[DATA SECTION]
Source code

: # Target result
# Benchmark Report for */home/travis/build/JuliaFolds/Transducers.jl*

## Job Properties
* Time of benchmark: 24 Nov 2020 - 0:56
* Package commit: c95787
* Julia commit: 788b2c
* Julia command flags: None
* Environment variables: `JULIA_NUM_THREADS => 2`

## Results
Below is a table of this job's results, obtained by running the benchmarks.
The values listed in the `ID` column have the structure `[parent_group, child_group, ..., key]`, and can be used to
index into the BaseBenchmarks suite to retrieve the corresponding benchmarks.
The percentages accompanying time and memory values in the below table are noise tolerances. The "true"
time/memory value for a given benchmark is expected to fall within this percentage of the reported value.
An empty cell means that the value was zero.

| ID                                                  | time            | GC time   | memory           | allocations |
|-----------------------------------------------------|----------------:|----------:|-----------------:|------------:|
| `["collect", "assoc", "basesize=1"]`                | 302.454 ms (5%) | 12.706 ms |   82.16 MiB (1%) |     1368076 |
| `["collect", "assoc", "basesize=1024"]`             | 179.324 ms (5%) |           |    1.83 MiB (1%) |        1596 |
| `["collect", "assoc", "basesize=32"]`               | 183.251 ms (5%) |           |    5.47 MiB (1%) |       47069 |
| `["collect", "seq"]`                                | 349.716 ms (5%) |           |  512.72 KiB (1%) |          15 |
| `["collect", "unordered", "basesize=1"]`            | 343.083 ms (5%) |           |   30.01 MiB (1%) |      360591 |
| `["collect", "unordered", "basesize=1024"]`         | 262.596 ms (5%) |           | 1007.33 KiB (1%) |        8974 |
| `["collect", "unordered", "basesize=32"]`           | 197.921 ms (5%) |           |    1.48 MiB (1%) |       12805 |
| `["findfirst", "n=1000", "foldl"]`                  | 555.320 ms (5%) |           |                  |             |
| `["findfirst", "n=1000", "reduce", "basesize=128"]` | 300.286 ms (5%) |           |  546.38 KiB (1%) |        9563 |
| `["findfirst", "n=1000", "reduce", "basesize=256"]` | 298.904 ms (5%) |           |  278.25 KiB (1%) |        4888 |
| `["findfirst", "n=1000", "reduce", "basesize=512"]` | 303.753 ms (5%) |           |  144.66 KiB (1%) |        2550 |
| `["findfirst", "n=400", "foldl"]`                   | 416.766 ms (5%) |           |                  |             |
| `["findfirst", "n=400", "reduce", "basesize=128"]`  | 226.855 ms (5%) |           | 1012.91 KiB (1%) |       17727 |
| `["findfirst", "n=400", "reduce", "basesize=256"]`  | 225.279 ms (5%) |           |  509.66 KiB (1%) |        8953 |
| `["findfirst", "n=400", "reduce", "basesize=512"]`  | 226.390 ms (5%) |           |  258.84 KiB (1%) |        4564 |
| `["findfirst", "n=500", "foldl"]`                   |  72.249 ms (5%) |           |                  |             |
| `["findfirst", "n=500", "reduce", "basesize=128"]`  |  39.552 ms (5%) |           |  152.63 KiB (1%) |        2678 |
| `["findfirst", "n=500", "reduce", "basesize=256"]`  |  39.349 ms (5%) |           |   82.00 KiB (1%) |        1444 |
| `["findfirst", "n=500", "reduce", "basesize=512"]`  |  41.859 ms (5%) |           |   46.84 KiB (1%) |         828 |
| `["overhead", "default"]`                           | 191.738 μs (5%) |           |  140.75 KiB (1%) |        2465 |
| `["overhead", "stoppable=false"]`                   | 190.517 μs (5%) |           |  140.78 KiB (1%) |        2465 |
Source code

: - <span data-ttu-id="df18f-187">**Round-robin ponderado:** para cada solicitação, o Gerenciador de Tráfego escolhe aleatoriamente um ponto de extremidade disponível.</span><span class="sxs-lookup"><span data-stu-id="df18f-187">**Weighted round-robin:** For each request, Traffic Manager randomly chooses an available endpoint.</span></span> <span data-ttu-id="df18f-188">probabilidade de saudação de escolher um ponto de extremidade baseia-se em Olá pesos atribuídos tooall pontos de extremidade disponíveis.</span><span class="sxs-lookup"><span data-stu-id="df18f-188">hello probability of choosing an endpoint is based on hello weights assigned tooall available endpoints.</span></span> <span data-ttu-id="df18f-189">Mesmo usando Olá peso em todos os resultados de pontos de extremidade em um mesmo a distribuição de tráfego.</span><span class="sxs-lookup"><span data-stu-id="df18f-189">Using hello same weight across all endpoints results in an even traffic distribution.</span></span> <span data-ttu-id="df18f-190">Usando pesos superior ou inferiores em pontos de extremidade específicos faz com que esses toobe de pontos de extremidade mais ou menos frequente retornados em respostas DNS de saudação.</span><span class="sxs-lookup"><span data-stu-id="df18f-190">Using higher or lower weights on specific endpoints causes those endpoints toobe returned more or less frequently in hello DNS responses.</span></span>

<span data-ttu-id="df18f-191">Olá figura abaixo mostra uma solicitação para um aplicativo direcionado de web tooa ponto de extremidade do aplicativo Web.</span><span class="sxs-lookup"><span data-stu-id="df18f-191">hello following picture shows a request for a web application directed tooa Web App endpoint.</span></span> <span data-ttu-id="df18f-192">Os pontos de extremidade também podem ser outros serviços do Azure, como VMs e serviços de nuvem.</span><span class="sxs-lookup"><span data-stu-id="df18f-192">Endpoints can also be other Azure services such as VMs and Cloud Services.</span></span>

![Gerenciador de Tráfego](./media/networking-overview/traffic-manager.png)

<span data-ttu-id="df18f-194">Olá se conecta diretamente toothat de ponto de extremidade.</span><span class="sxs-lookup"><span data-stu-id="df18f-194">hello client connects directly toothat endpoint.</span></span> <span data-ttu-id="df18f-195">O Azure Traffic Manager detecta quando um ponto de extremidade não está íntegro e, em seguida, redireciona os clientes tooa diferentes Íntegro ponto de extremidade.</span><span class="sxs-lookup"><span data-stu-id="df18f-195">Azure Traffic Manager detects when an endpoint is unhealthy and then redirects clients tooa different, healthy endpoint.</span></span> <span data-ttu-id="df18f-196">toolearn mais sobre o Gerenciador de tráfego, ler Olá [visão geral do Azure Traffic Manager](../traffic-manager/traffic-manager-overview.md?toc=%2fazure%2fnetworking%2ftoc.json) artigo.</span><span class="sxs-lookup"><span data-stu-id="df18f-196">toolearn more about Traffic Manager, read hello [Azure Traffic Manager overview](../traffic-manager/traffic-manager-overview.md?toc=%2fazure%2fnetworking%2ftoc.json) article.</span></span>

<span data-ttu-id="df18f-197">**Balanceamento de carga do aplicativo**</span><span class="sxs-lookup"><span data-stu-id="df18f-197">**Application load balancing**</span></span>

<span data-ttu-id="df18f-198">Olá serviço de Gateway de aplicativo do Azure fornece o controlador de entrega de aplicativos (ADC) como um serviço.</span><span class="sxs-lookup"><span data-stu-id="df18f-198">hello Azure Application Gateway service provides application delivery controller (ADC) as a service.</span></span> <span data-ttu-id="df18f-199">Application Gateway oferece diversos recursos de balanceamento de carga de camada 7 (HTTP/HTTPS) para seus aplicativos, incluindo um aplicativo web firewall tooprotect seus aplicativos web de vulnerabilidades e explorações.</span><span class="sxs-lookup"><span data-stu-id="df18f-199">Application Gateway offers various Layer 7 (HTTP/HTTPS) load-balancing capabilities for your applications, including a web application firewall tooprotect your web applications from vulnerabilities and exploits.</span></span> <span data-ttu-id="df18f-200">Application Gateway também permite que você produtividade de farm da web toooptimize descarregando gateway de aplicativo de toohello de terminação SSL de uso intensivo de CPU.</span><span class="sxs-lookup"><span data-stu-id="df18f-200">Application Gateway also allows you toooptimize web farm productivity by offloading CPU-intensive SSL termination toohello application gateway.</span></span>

[YOUR ASSIGNMENT] Reproduce each line above exactly.

[SOLUTION]
Source code

: # Target result
# Benchmark Report for */home/travis/build/JuliaFolds/Transducers.jl*

## Job Properties
* Time of benchmark: 24 Nov 2020 - 0:56
* Package commit: c95787
* Julia commit: 788b2c
* Julia command flags: None
* Environment variables: `JULIA_NUM_THREADS => 2`

## Results
Below is a table of this job's results, obtained by running the benchmarks.
The values listed in the `ID` column have the structure `[parent_group, child_group, ..., key]`, and can be used to
index into the BaseBenchmarks suite to retrieve the corresponding benchmarks.
The percentages accompanying time and memory values in the below table are noise tolerances. The "true"
time/memory value for a given benchmark is expected to fall within this percentage of the reported value.
An empty cell means that the value was zero.

| ID                                                  | time            | GC time   | memory           | allocations |
|-----------------------------------------------------|----------------:|----------:|-----------------:|------------:|
| `["collect", "assoc", "basesize=1"]`                | 302.454 ms (5%) | 12.706 ms |   82.16 MiB (1%) |     1368076 |
| `["collect", "assoc", "basesize=1024"]`             | 179.324 ms (5%) |           |    1.83 MiB (1%) |        1596 |
| `["collect", "assoc", "basesize=32"]`               | 183.251 ms (5%) |           |    5.47 MiB (1%) |       47069 |
| `["collect", "seq"]`                                | 349.716 ms (5%) |           |  512.72 KiB (1%) |          15 |
| `["collect", "unordered", "basesize=1"]`            | 343.083 ms (5%) |           |   30.01 MiB (1%) |      360591 |
| `["collect", "unordered", "basesize=1024"]`         | 262.596 ms (5%) |           | 1007.33 KiB (1%) |        8974 |
| `["collect", "unordered", "basesize=32"]`           | 197.921 ms (5%) |           |    1.48 MiB (1%) |       12805 |
| `["findfirst", "n=1000", "foldl"]`                  | 555.320 ms (5%) |           |                  |             |
| `["findfirst", "n=1000", "reduce", "basesize=128"]` | 300.286 ms (5%) |           |  546.38 KiB (1%) |        9563 |
| `["findfirst", "n=1000", "reduce", "basesize=256"]` | 298.904 ms (5%) |           |  278.25 KiB (1%) |        4888 |
| `["findfirst", "n=1000", "reduce", "basesize=512"]` | 303.753 ms (5%) |           |  144.66 KiB (1%) |        2550 |
| `["findfirst", "n=400", "foldl"]`                   | 416.766 ms (5%) |           |                  |             |
| `["findfirst", "n=400", "reduce", "basesize=128"]`  | 226.855 ms (5%) |           | 1012.91 KiB (1%) |       17727 |
| `["findfirst", "n=400", "reduce", "basesize=256"]`  | 225.279 ms (5%) |           |  509.66 KiB (1%) |        8953 |
| `["findfirst", "n=400", "reduce", "basesize=512"]`  | 226.390 ms (5%) |           |  258.84 KiB (1%) |        4564 |
| `["findfirst", "n=500", "foldl"]`                   |  72.249 ms (5%) |           |                  |             |
| `["findfirst", "n=500", "reduce", "basesize=128"]`  |  39.552 ms (5%) |           |  152.63 KiB (1%) |        2678 |
| `["findfirst", "n=500", "reduce", "basesize=256"]`  |  39.349 ms (5%) |           |   82.00 KiB (1%) |        1444 |
| `["findfirst", "n=500", "reduce", "basesize=512"]`  |  41.859 ms (5%) |           |   46.84 KiB (1%) |         828 |
| `["overhead", "default"]`                           | 191.738 μs (5%) |           |  140.75 KiB (1%) |        2465 |
| `["overhead", "stoppable=false"]`                   | 190.517 μs (5%) |           |  140.78 KiB (1%) |        2465 |
Source code

: - <span data-ttu-id="df18f-187">**Round-robin ponderado:** para cada solicitação, o Gerenciador de Tráfego escolhe aleatoriamente um ponto de extremidade disponível.</span><span class="sxs-lookup"><span data-stu-id="df18f-187">**Weighted round-robin:** For each request, Traffic Manager randomly chooses an available endpoint.</span></span> <span data-ttu-id="df18f-188">probabilidade de saudação de escolher um ponto de extremidade baseia-se em Olá pesos atribuídos tooall pontos de extremidade disponíveis.</span><span class="sxs-lookup"><span data-stu-id="df18f-188">hello probability of choosing an endpoint is based on hello weights assigned tooall available endpoints.</span></span> <span data-ttu-id="df18f-189">Mesmo usando Olá peso em todos os resultados de pontos de extremidade em um mesmo a distribuição de tráfego.</span><span class="sxs-lookup"><span data-stu-id="df18f-189">Using hello same weight across all endpoints results in an even traffic distribution.</span></span> <span data-ttu-id="df18f-190">Usando pesos superior ou inferiores em pontos de extremidade específicos faz com que esses toobe de pontos de extremidade mais ou menos frequente retornados em respostas DNS de saudação.</span><span class="sxs-lookup"><span data-stu-id="df18f-190">Using higher or lower weights on specific endpoints causes those endpoints toobe returned more or less frequently in hello DNS responses.</span></span>

<span data-ttu-id="df18f-191">Olá figura abaixo mostra uma solicitação para um aplicativo direcionado de web tooa ponto de extremidade do aplicativo Web.</span><span class="sxs-lookup"><span data-stu-id="df18f-191">hello following picture shows a request for a web application directed tooa Web App endpoint.</span></span> <span data-ttu-id="df18f-192">Os pontos de extremidade também podem ser outros serviços do Azure, como VMs e serviços de nuvem.</span><span class="sxs-lookup"><span data-stu-id="df18f-192">Endpoints can also be other Azure services such as VMs and Cloud Services.</span></span>

![Gerenciador de Tráfego](./media/networking-overview/traffic-manager.png)

<span data-ttu-id="df18f-194">Olá se conecta diretamente toothat de ponto de extremidade.</span><span class="sxs-lookup"><span data-stu-id="df18f-194">hello client connects directly toothat endpoint.</span></span> <span data-ttu-id="df18f-195">O Azure Traffic Manager detecta quando um ponto de extremidade não está íntegro e, em seguida, redireciona os clientes tooa diferentes Íntegro ponto de extremidade.</span><span class="sxs-lookup"><span data-stu-id="df18f-195">Azure Traffic Manager detects when an endpoint is unhealthy and then redirects clients tooa different, healthy endpoint.</span></span> <span data-ttu-id="df18f-196">toolearn mais sobre o Gerenciador de tráfego, ler Olá [visão geral do Azure Traffic Manager](../traffic-manager/traffic-manager-overview.md?toc=%2fazure%2fnetworking%2ftoc.json) artigo.</span><span class="sxs-lookup"><span data-stu-id="df18f-196">toolearn more about Traffic Manager, read hello [Azure Traffic Manager overview](../traffic-manager/traffic-manager-overview.md?toc=%2fazure%2fnetworking%2ftoc.json) article.</span></span>

<span data-ttu-id="df18f-197">**Balanceamento de carga do aplicativo**</span><span class="sxs-lookup"><span data-stu-id="df18f-197">**Application load balancing**</span></span>

<span data-ttu-id="df18f-198">Olá serviço de Gateway de aplicativo do Azure fornece o controlador de entrega de aplicativos (ADC) como um serviço.</span><span class="sxs-lookup"><span data-stu-id="df18f-198">hello Azure Application Gateway service provides application delivery controller (ADC) as a service.</span></span> <span data-ttu-id="df18f-199">Application Gateway oferece diversos recursos de balanceamento de carga de camada 7 (HTTP/HTTPS) para seus aplicativos, incluindo um aplicativo web firewall tooprotect seus aplicativos web de vulnerabilidades e explorações.</span><span class="sxs-lookup"><span data-stu-id="df18f-199">Application Gateway offers various Layer 7 (HTTP/HTTPS) load-balancing capabilities for your applications, including a web application firewall tooprotect your web applications from vulnerabilities and exploits.</span></span> <span data-ttu-id="df18f-200">Application Gateway também permite que você produtividade de farm da web toooptimize descarregando gateway de aplicativo de toohello de terminação SSL de uso intensivo de CPU.</span><span class="sxs-lookup"><span data-stu-id="df18f-200">Application Gateway also allows you toooptimize web farm productivity by offloading CPU-intensive SSL termination toohello application gateway.</span></span>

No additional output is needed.